Voluntary production cuts by OPEC members show that oil-producing countries are doing what they can to stabilize the market during the ongoing coronavirus epidemic, a strategist told CNBC this week.
Saudi Arabia announced on Monday that it will cut production by an additional 1 million barrels a day starting June 1 in an effort to support oil prices. Following the kingdom’s announcement, the United Arab Emirates and Kuwait also announced supply cuts. This is in addition to an agreement between OPEC and non-OPEC allies, sometimes referred to as OPEC +, to reduce production by 9.7 million b / d from May 1.
“OPEC heavyweights are sort of lining up to try to do what they can to stabilize this market,” said Helima Croft, global head of commodity strategy at RBC Capital Markets.
“We are already starting to see an increase in demand as the global lockout conditions relax, people start driving again,” she told CNBC “Capital Connection” on Tuesday. “So, essentially, what they are doing is acting as an accelerator in terms of rebalancing the market.”
An offshore drilling platform is located in the shallow waters of the Manifa offshore oil field, operated by Saudi Aramco, in Manifa, Saudi Arabia.
Simon Dawson | Bloomberg | Getty Images
However, although there are “green shoots”, the outlook is not clear as the pandemic continues.
“If we were to have a second wave of crisis, if we were to enforce lock-in restrictions, it could really change the trajectory of a recovery in oil prices,” said Croft. “We really have to wait and see what will happen with this virus before we can say that we are clearly on the road to lasting recovery.”
According to data compiled by Johns Hopkins University, more than 4.18 million people have contracted Covid-19 worldwide and at least 286,336 people have died from the virus.
Oil futures have been under pressure for months as the coronavirus crisis crushed demand, while supply increased in April amid price wars. The two main benchmarks have fallen by more than 50% since the start of the year.
It also remains to be seen whether the latest cuts in oil production “will really push up oil prices and help boost the company’s revenues,” said Ellen Wald, president of Transversal Consulting. She added that it will depend on the fulfillment of their commitments by Russia and Iraq.
“These are really the two wild cards of this OPEC + agreement,” she told CNBC “Street Signs Asia”.
Saudi supply reduction
Wald also said the cut in Riyadh’s output was almost a response to the “instinctive” reaction it had when OPEC + talks failed earlier this year.
“Saudi Arabia, in particular, is looking to regain some of the leadership it lost in March,” she said.

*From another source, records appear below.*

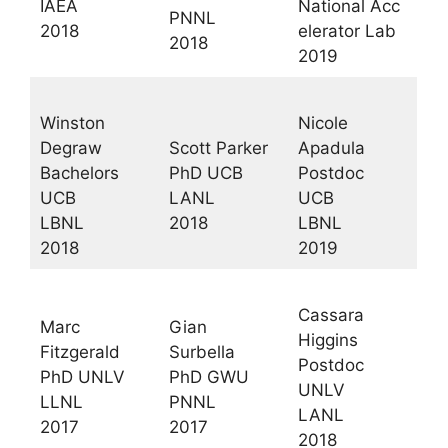
IAEA
National Acc
PNNL
2018
elerator Lab
2018
2019
Winston
Nicole
Degraw
Scott Parker
Apadula
Bachelors
PhD UCB
Postdoc
UCB
LANL
UCB
LBNL
2018
LBNL
2018
2019
Cassara
Marc
Gian
Higgins
Fitzgerald
Surbella
Postdoc
PhD UNLV
PhD GWU
UNLV
LLNL
PNNL
LANL
2017
2017
2018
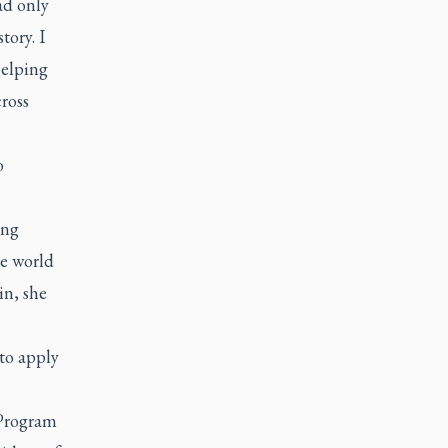
ad only
tory. I
helping
ross
o
ung
he world
in, she
 to apply
 Program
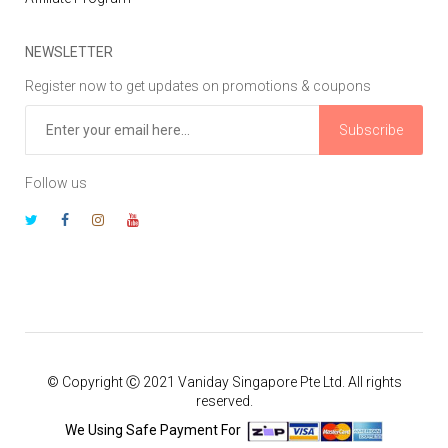
NEWSLETTER
Register now to get updates on promotions & coupons
Subscribe
Follow us
© Copyright Ⓒ 2021 Vaniday Singapore Pte Ltd. All rights
reserved.
We Using Safe Payment For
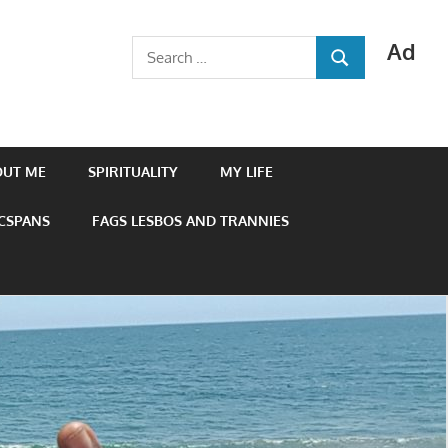
Ad
Search
SEARCH
for:
OUT ME
SPIRITUALITY
MY LIFE
 CSPANS
FAGS LESBOS AND TRANNIES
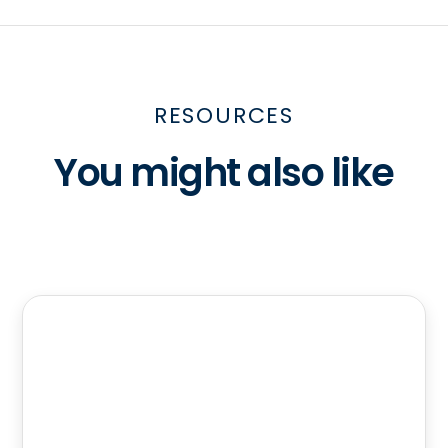
RESOURCES
You might also like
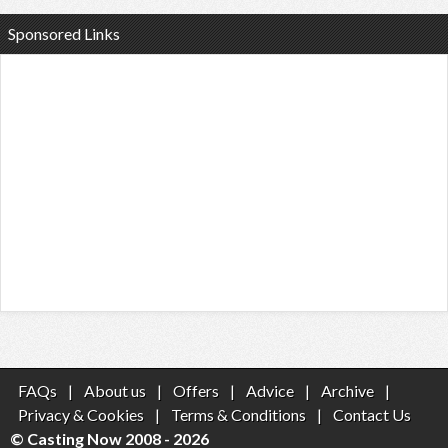
Sponsored Links
FAQs
|
About us
|
Offers
|
Advice
|
Archive
|
Privacy & Cookies
|
Terms & Conditions
|
Contact Us
© Casting Now 2008 - 2026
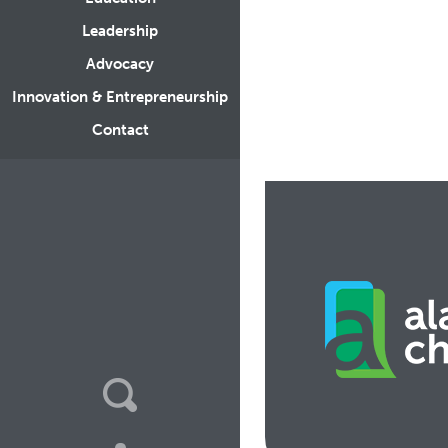
Leadership
Advocacy
Innovation & Entrepreneurship
Contact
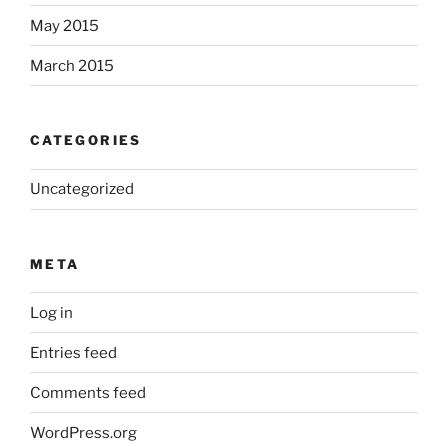
May 2015
March 2015
CATEGORIES
Uncategorized
META
Log in
Entries feed
Comments feed
WordPress.org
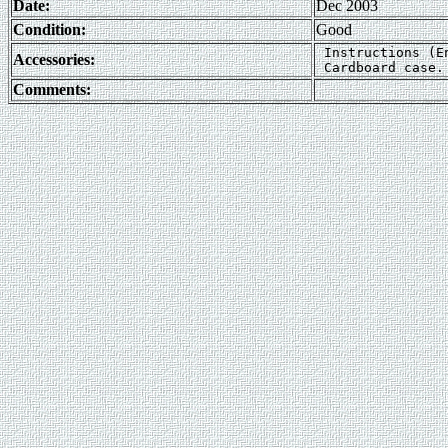
Date:
Dec 2003
Condition:
Good
 Instructions (E
Accessories:
Comments:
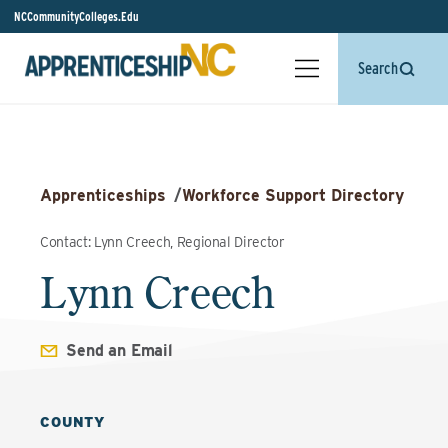
NCCommunityColleges.Edu
Search
Apprenticeships
/
Workforce Support Directory
Contact: Lynn Creech, Regional Director
Lynn Creech
Send an Email
COUNTY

The kingdom increased output to 12 million barrels a day after Moscow refused to agree to adjust the oil supply. The policy “really failed” because demand was extremely weak, she added.

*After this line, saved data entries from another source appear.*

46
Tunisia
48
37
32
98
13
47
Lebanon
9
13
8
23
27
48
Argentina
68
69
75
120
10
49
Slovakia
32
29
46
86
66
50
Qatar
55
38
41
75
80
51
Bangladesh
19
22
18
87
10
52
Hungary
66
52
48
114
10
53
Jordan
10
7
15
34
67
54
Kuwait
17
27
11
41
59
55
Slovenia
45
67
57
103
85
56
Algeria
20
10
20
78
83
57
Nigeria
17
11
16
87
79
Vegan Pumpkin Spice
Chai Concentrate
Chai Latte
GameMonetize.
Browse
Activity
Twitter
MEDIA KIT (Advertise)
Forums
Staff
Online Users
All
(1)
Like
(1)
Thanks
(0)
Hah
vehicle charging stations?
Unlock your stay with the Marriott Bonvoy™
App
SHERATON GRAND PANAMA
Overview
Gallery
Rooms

Croft of RBC Capital Markets said that Saudi Arabia is now back in “all it takes” mode. “The decision to cut 1 million barrels of production from the market was not planned.”

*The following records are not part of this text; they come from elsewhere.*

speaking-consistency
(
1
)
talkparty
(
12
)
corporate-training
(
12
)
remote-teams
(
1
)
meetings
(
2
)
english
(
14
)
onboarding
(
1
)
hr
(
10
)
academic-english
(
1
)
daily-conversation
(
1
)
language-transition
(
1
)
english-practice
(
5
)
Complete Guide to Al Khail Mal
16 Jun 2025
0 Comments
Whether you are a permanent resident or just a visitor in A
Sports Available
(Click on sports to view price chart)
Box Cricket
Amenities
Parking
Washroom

“It looks like they are trying to give the oil market an adrenaline rush to raise prices, and they really need price in a more constructive place,” she said.
Besides the fact that Riyadh is highly dependent on oil revenues to finance its public spending, a recovery in oil prices will also be “essential” to change public sentiment in the country, said Croft.
The kingdom announced this week an austerity campaign that will see value added taxes triple to 15%, cuts in public spending and the suspension of benefits for public sector workers.
“This is why I think they are so focused on the essentials of doing everything right again, showing that Saudi Arabia will lead the oil market, that they are back at the helm of the ‘OPEC. “
– Natasha Turak and Pippa Stevens of CNBC contributed to this report.